Asset Management

Asset Management


Syariah Definition & Rules


Syariah Mutual Fund Definition based on the fatwa from The Ulema Council of Indonesia (DSN-MUI) No. 20/DSN-MUI/IV/2001 pertaining to the guidelines of investment implementation for Syariah mutual fund dan No. 40/DSN-MUI/X/2003 pertaining to stock market and general guidelines of Syariah principles implementation, either for the management of investment fund as representatives of Shahib al-mal, or between investment managers with investment user as representatives of Shahib al-mal.

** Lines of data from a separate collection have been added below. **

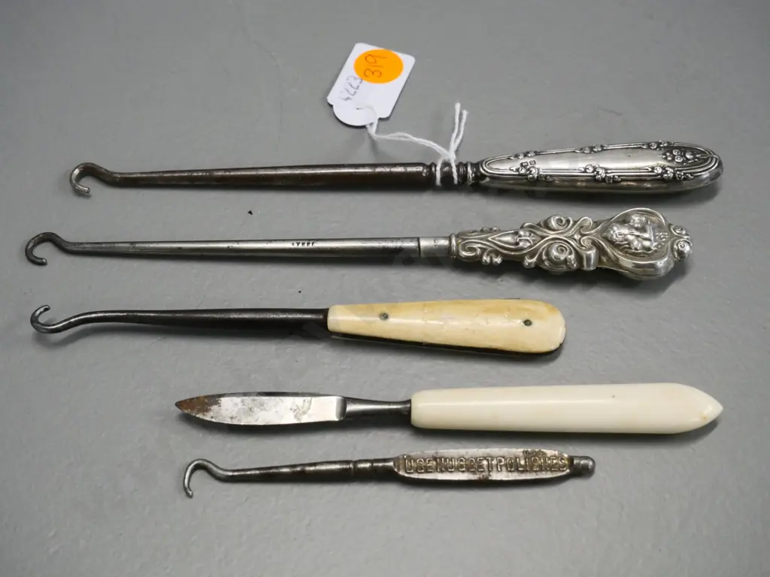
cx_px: 385
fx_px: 1112
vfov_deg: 29.1
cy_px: 288
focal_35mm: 50
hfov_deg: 38.2
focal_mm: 25
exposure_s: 1/100
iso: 3200
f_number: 6.3
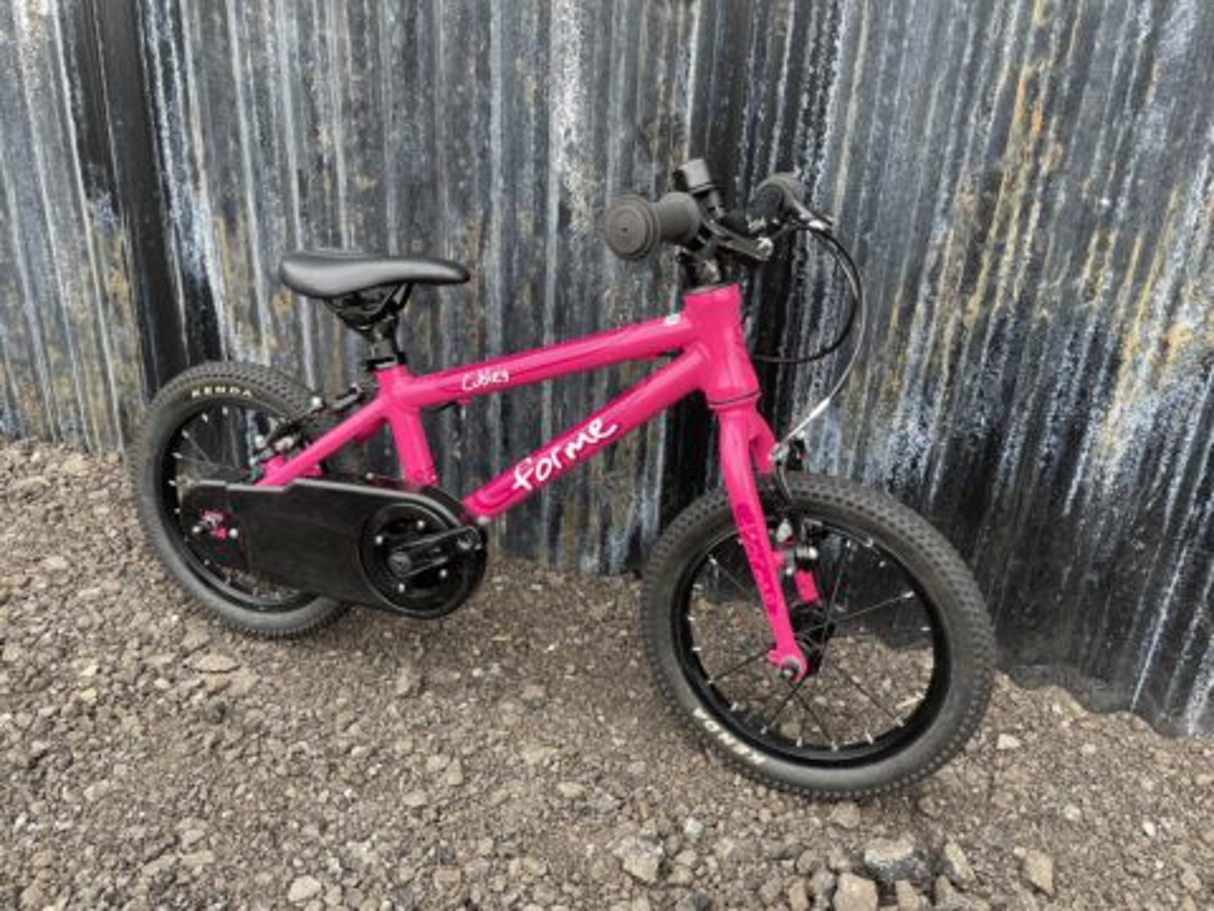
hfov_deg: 67.3
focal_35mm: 26
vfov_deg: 53.1
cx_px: 607
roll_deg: -2.8
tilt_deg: -22.2
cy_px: 456
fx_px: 912
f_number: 1.6
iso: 32
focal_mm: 4.2
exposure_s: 1/127
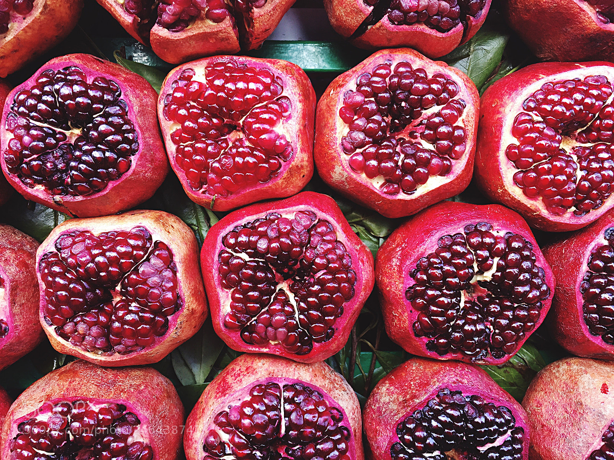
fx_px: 514
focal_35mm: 29
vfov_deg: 48.2
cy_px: 230
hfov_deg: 61.7
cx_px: 307
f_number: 2.2
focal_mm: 4.15
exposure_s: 1/50
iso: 40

Regulation No. IX.A.13: SYARIAH STOCK ISSUANCE

Regulation No. IX.A.13: SYARIAH STOCK ISSUANCE stipulated the guidelines of Syariah stock issuance that consist as follows:


  • Share
  • Bond
  • Mutual Funds
  • Asset-Backed Securities
I. Syariah Mutual Fund Share Issuance

Submission of Registration Statement following the regulation IX.A.1 pertaining to a general provision of the submission on Registration Statement in the general tender of Mutual Fund in a form of a partnership. Additional information is available in the prospectus:


  • Budget stipulated conditions that business activity and management should be based on Syariah principles
  • Mutual fund investment policy should not be inconsistent with Syariah principles in the stock market.
  • Types of business and/or service rendered, asset managed, contract, and the management method should not be inconsistent to Syariah principles.
  • Members of the board, representatives of investment managers, and custodian banks must possess the knowledge pertaining to activity that can violate Syariah principles.
  • Isolate wealth issuers from elements that can violate Syariah principles.
  • Investment funds can only invest in the securities registered in the Syariah securities list set forth by Bapepam and LK or other regulating bodies acknowledged by Bapepam.
II. Syariah Mutual Fund Investment Unit Issuance (KIK)

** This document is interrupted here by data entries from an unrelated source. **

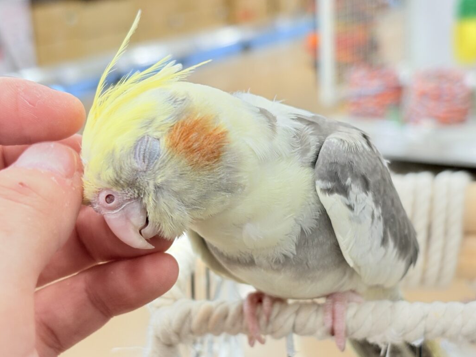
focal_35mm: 61
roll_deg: +4.3
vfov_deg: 24.0
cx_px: 248
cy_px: 202
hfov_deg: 31.7
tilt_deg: -17.9
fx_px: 839
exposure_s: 1/50
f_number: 1.6
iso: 50
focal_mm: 5.96
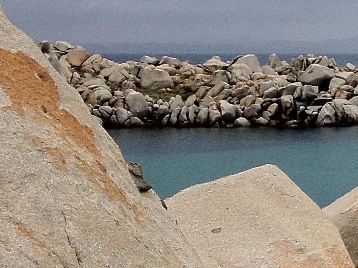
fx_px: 1592
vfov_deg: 9.6
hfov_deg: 11.4
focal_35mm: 154
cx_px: 752
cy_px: 76
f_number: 2.4
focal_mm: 4.28
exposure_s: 1/849
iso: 64
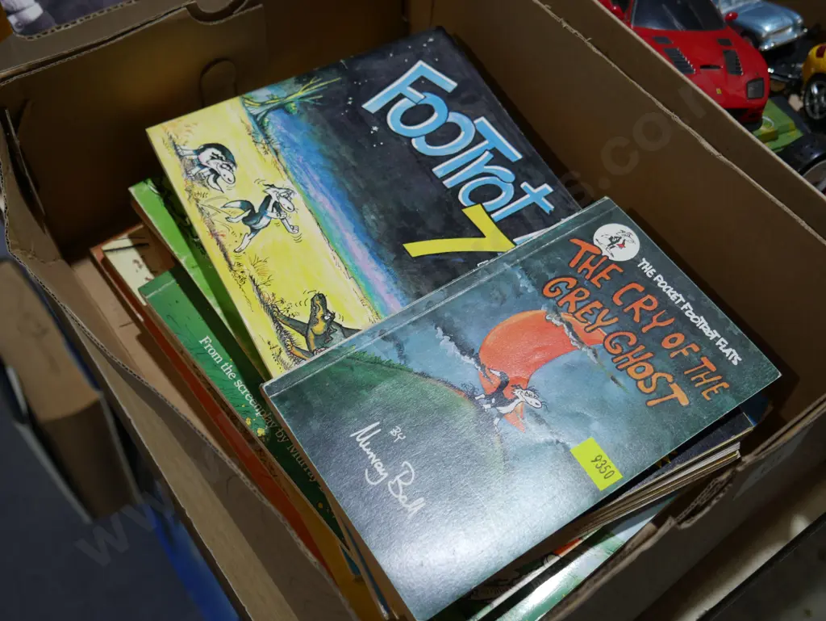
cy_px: 310
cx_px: 413
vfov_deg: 37.8
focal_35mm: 38
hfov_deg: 49.0
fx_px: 907
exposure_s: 1/100
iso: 200
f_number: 4.1
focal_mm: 19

Submission of Registration Statement in the general tender of Mutual Fund in a form of collective investment contract. Additional information is available in the prospectus:


  • Budget stipulated conditions that business activity and management should be based on Syariah principles.
  • Mutual fund investment policy should not be inconsistent with Syariah principles in the stock market.
  • Members of the board, representatives of investment managers, and custodian banks must posses the knowledge pertaining to activity that can violate Syariah principles.
  • Isolate wealth issuers from elements that can violate Syariah principles.
  • Investment funds can only be invested in the securities registered in the Syariah securities list set forth by Bapepam and LK or other regulating bodies acknowledged by Bapepam.
III. Portfolio

Portfolios containing non-halal components that were not executed by the Investment Manager and Custodian Bank (CB), should be treated as follows:


  1. The investment manager is obligated to sell the non-halal securities in two working days at the latest.
  2. The price deviation of the sales value should be treated as a social fund, and therefore separated from the NAB calculation.
  3. The Custodian Bank is obligated to report to Bapepam and LK as well as Securities' holders of the Mutual Fund pertaining to the aforementioned social fund.
  4. Portfolios containing non-halal securities that were executed by the Investment Manager and Custodian Bank, should be treated as follows:
    • The Investment Manager and Custodian Bank should be prohibited to sell new investment units.
    • The Investment Manager and Custodian Bank should be prohibited to make any diversions to the mutual Fund wealth.
    • The Investment Manager and Custodian Bank should refrain from buying non-halal securities as per the received value.
    • The Investment Manager is responsible for making a public announcement as soon as possible, within two working days at the latest, upon receiving the letter from Bapepam and LK.